The thousands of other captive tigers in the US have no value for species conservation due to cross-breeding among tiger subspecies. For US tiger breeders and owners, a tiger is only profitable as a cub between the ages of 8 and 12 weeks, when tigers are permitted to interact with the public during cub petting. After 12 weeks, they become an expense. A few tigers that are no longer wanted by breeders or owners can go to an animal sanctuary but most tigers are illegally killed, and many US states lack laws specific to the disposal of dead tigers. We have no knowledge of what happens to disposed tigers or their parts. 

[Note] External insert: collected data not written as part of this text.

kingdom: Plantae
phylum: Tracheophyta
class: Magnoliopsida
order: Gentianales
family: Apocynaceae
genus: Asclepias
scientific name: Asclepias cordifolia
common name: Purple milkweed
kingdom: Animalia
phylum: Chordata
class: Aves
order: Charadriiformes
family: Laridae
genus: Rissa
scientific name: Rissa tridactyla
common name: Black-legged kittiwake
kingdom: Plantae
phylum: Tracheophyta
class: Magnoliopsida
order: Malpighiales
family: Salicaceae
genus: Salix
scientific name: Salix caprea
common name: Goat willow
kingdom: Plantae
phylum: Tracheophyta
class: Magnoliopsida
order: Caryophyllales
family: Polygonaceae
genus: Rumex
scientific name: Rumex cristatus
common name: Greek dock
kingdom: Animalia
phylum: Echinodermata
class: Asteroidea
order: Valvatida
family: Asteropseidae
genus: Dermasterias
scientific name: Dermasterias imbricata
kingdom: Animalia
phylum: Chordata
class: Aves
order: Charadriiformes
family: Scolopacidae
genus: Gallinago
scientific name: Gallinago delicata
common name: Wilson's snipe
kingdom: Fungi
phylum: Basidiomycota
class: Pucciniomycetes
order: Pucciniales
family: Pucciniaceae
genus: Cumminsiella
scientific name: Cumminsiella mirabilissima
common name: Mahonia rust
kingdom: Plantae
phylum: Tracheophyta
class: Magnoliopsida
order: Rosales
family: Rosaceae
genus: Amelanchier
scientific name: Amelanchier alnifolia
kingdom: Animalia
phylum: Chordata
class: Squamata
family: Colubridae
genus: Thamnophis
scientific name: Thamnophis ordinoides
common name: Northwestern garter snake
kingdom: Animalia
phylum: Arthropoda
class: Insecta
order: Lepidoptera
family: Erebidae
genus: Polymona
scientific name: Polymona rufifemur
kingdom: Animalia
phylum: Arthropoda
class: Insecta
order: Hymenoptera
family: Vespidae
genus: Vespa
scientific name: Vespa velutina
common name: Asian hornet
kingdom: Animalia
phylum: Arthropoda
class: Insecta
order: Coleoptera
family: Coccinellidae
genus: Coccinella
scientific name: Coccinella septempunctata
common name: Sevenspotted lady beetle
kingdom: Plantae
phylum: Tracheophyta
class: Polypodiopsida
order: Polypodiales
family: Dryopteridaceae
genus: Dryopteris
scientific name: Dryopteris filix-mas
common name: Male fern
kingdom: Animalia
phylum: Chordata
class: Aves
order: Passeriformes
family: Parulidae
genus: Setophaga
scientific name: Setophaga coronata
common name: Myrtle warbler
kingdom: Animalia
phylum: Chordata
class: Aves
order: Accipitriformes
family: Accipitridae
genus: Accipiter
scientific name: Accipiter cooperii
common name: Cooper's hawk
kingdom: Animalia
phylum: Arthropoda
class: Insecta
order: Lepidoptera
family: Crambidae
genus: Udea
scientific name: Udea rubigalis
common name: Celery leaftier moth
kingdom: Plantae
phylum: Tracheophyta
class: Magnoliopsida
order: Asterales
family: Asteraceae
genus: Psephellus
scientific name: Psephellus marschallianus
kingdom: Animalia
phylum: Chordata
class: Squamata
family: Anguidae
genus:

​Tiger skin and bones are valued at $20,000 and $7,000 on the illegal wildlife market, respectively. Seizures of illegally traded tigers and tiger parts around the world have increased since 2002 and America’s endless supply of legal captive tigers may potentially supply parts to this burgeoning illegal market. For example, from 2015 to 2016, Arongkron Malasukum exported 68 packages of tiger and lion skulls, claws, and other parts (valued over $150,000) from the US to Thailand. 

There are other countries besides the US that allow and encourage captive tiger breeding. China, Thailand, Laos, Vietnam, and South Africa operate tiger farms. These tiger farms have systematically supplied the illegal demand for tiger parts. The argument for meeting the demand for tiger parts with captive tigers is that this captive supply displaces poaching pressure from wild tigers.

On the contrary, tiger farming leads to increased poaching pressure on wild tigers. The availability of farmed tiger parts stimulates demand. In addition, consumers of tiger derivatives, like tiger bone wine and medicinal products, prefer parts sourced from wild tigers and are willing to pay a premium price for wild-sourced products. 

The US has the opportunity to be a global leader in phasing out captive tigers that have no benefit to wild tiger conservation but, has not done so. If the US adopts the Big Cat Public Safety Act as a law, it would address the illegitimate breeding and ownership of tigers. The law would create momentum for us to address tiger farming in other parts of the world.

By signing this petition circulated by me (Ms. Sarika Khanwilkar, founder and executive director of Wild Tiger, a US-based tiger conservation non-profit) you are telling the US government to pass the Big Cat Public Safety Act into law. This will decrease the number of tiger parts that are trafficked in the illegal trade and ultimately reduce poaching to help save India's national animal.